There are some misconceptions as to when the legend of the black Nike headband began for the Trojans.
Some believe it was after the 63-61 loss to Adrian Jan. 31, after which the Trojans reeled off 10 wins in 11 games.
“We went through a rough spot after our loss to Adrian and we started wearing these headbands and we started winning,” Juber said. “We’re kind of superstitious, so we can’t change it now.
“They look pretty tough. Plus, it gives you memories and things to bring you closer.”
Some even believe underclassmen are the reason behind the trend, which is blasphemy in the high school world.
“Abbie (Landgaard) and Paige (Gravenhof) started wearing them and then Mackenzie (Gerber) got them,” Andersen said. “We thought it would be cool if all the seniors wore them on ‘Senior Night’ and then we just started a winning streak, so everyone got them since sections began.
“I’m not going to stop wearing them because I’m afraid we’re going to lose without them. It’s just that little bit of confidence to get a spark underneath you.”
Landgaard has her sister to thank for the headband trend.
“My mom bought a headband for my sister a long time ago, but she never wore it,” Landgaard said. “I wore it to practice one day, but my head was kind of small, so it didn’t really work.
“Then the whole team started wearing them. It feels good because I’m an underclassmen. Starting something makes you kind of a leader.”
For some, they are just headbands.
“It doesn’t do anything for me except get the sweat out of my eyes,” Boever said. “We were going to wear them to look cool. I got to the game and we ended up killing New Ulm. I thought maybe there was something to these headbands.
“I put it on again and we won again and I said to myself that this couldn’t be a coincidence. We just kept wearing them and we’ve won ever since.”
No one is going to argue with a team which has won 10 of its last 11 games, especially with the latest two playoff wins coming to teams the Trojans had lost to in the regular season in Fairmont and Lake Crystal-Wellcome Memorial. Who started the trend is up for debate, but there hasn’t been a Trojan without the mighty black headband during Worthington’s playoff run to the quarterfinals of the state tournament.
Then there are the superstitions, which should probably be left unsaid.
Andersen and Gerber, for once, gave reasoning behind the laundry of a teenage girl being left on the floor and not picked up by a loving mother to clean.
Until Saturday, Gerber and Andersen had not washed their socks since playoffs began Feb. 25. Two weeks and four games later, the socks have unfortunately — or fortunately, depending how close you’ve had to stand next to Gerber and Andersen after games in recent weeks — been washed.
“I’ve never been more mad at my mom,” Gerber said. “I put them in the laundry room and she washed them, but it’s OK. It was all a mind game anyway.

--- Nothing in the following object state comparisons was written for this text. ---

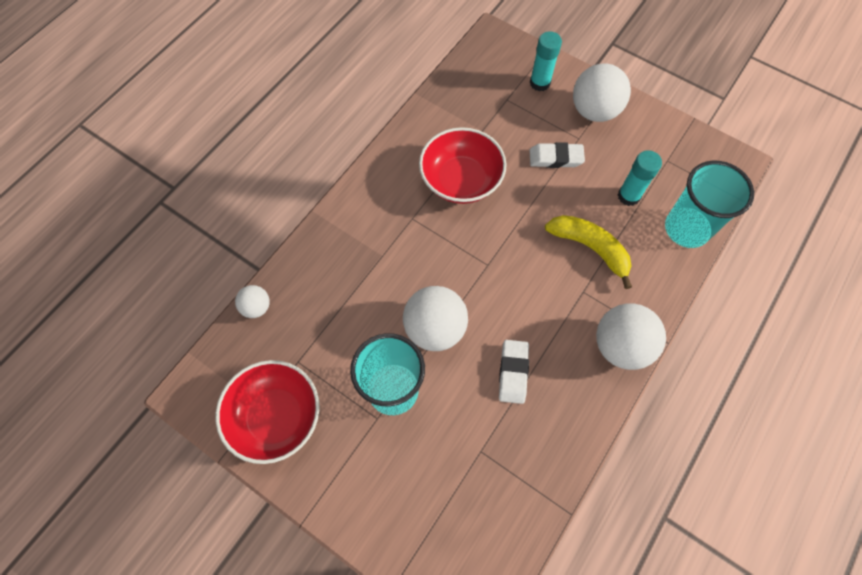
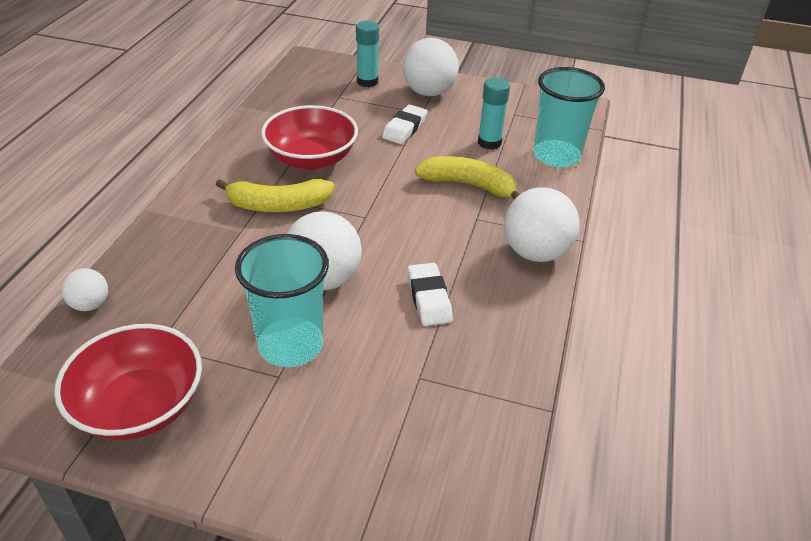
camera: 20 degrees left, 25 degrees down
(419, 233) = (278, 205): none -> yellow banana
(555, 158) = (405, 128): white eraser -> white eraser turned 45 degrees counterclockwise

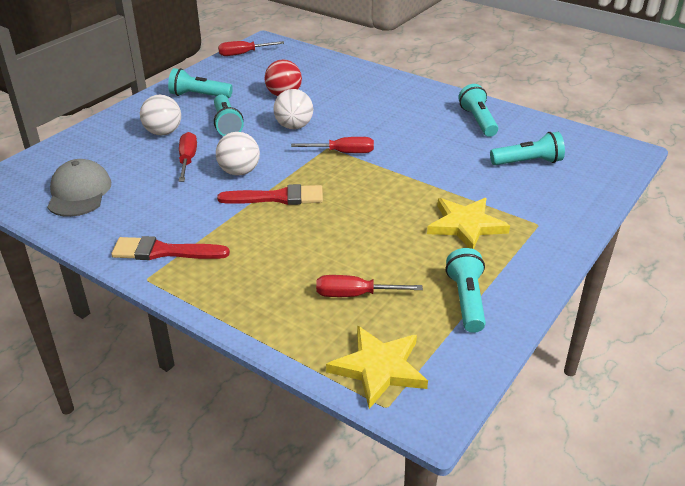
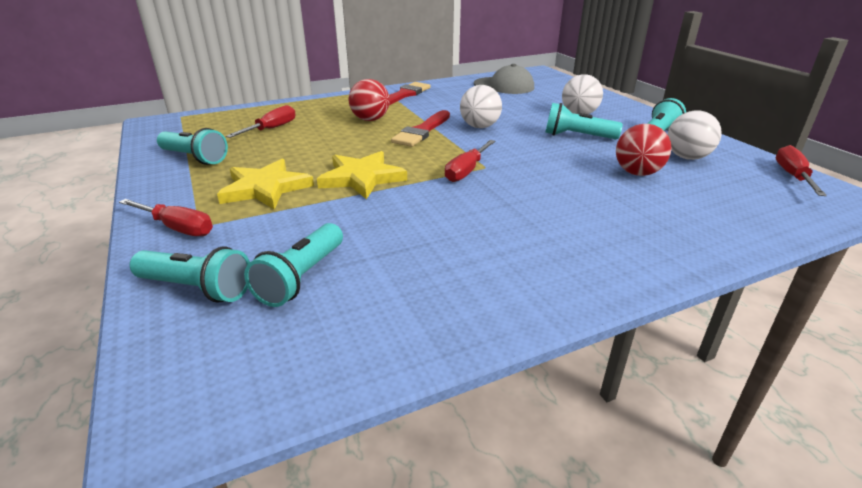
camera: 120 degrees right, 5 degrees down
(187, 160) = (519, 115): red screwdriver -> red screwdriver (177, 228)
(270, 240) = (370, 120): none -> red ball
(294, 126) = (548, 162): white ball -> white ball (687, 157)
(378, 368) = (206, 120): yellow star -> yellow star (362, 178)
(478, 121) = (455, 287): turquoise flashlight -> turquoise flashlight (197, 289)

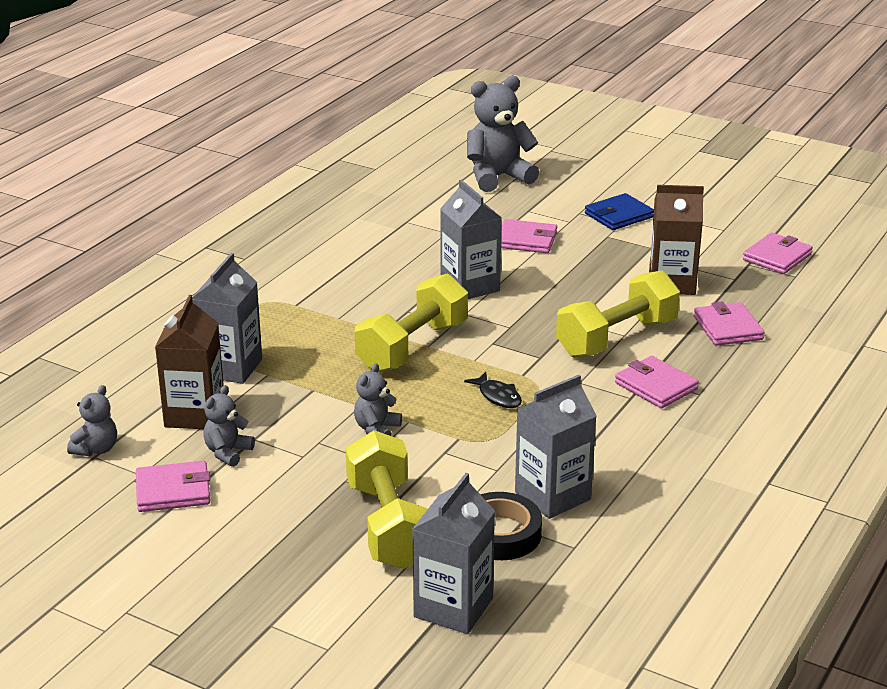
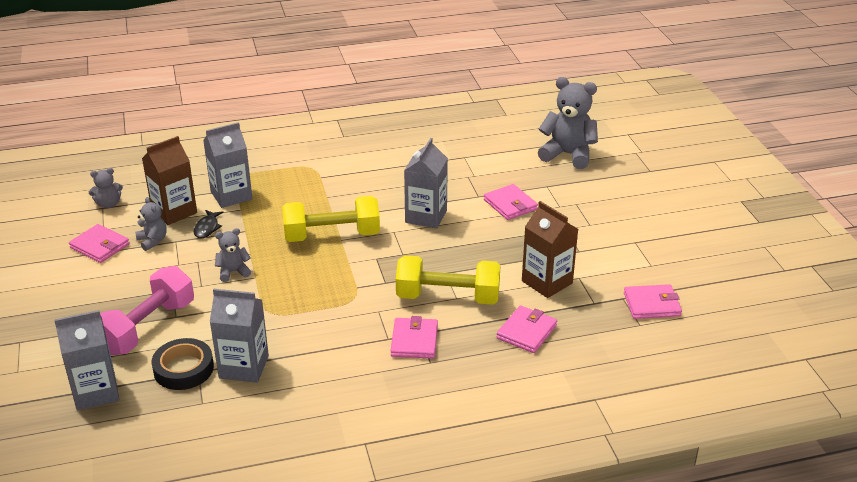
camera: 45 degrees right, 5 degrees up
(228, 452) = (152, 241): grey teddy bear -> grey teddy bear turned 75 degrees clockwise
(388, 525) = (147, 327): yellow dumbbell -> pink dumbbell
(498, 396) = (321, 291): black fish -> black fish (207, 228)
(619, 215) = (597, 219): blue wallet -> none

“It wasn’t planned. We just thought about how crazy it was that we never washed our socks all section and we’d been winning, so we decided to keep them.”
Andersen echoed Gerber’s sentiments.
“My mom went through my bag and washed them on Saturday morning,” Andersen said. “I don’t think she knew. I’m kind of mad at her.”
Unlike the headband idea, the sock thing wasn’t picked up by the rest of the squad.
“I wash my socks every game,” Boever said. “I think (Gerber and Andersen) are the only gross ones that would do that.”
The team may not enjoy the smell, but they do appreciate the efforts of Gerber and Andersen.
“I think the sock thing is a little gross, but it was working,” Landgaard said. “Everyone is doing everything they can to make it as far as we can even if it smells.”
Some even appreciate the socks from a coaching standpoint.
“It keeps people from defending them in the lane because they don’t want to guard the smell,” WHS coach Eric Lindner said. “I don’t care what they do as long as they play hard.
“Anything kids do to get their confidence going is fine by me. If it works for them, keep doing it.”